• The task: Below are the records. State how many of their lines hold the word "технологии", and add nothing else.
* * *
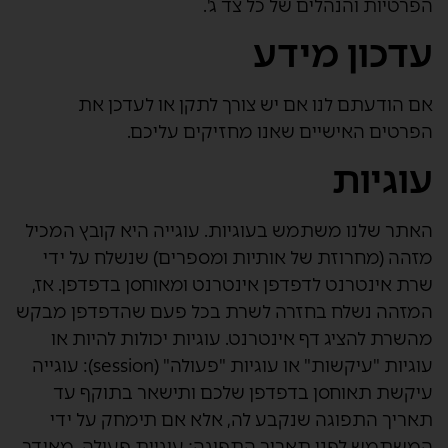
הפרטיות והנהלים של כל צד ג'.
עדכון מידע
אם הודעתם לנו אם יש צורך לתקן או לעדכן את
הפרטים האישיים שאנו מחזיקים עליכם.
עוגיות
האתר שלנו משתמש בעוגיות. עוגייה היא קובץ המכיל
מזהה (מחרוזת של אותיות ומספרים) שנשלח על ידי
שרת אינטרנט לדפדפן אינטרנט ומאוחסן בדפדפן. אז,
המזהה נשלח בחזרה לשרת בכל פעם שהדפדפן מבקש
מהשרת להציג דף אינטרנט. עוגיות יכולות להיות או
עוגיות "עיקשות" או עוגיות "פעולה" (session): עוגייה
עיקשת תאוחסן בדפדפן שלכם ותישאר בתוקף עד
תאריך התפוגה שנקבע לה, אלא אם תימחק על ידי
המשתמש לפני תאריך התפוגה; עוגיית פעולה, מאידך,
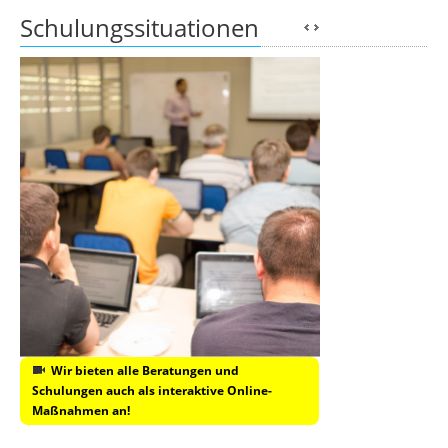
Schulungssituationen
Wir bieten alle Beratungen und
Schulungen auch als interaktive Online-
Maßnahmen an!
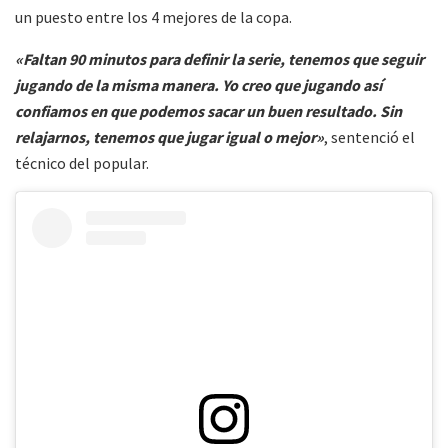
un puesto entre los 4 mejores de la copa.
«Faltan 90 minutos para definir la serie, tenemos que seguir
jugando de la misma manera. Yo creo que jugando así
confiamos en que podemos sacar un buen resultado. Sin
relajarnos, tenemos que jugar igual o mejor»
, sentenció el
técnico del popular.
* * *
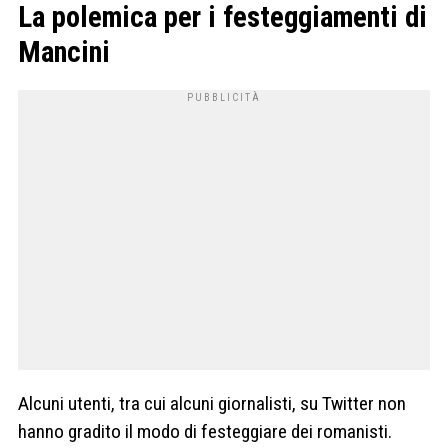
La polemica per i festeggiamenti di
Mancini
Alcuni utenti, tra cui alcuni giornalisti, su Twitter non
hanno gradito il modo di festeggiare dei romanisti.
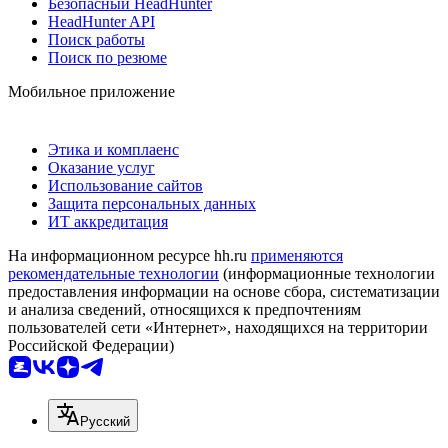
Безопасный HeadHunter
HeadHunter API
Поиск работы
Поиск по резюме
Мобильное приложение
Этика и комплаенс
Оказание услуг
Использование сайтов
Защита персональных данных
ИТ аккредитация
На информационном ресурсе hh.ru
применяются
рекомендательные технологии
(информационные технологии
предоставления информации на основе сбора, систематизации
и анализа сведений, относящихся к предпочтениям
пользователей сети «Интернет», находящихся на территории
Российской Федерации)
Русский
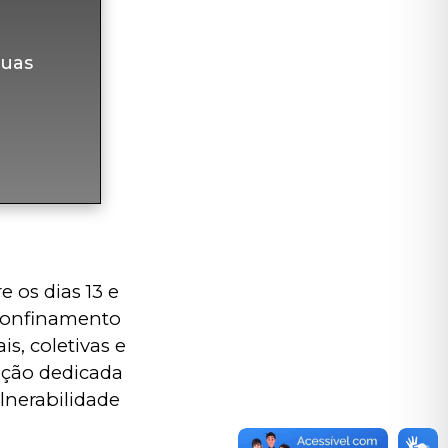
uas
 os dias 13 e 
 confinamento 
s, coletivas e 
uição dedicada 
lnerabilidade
* * *
• Solution for this task: 2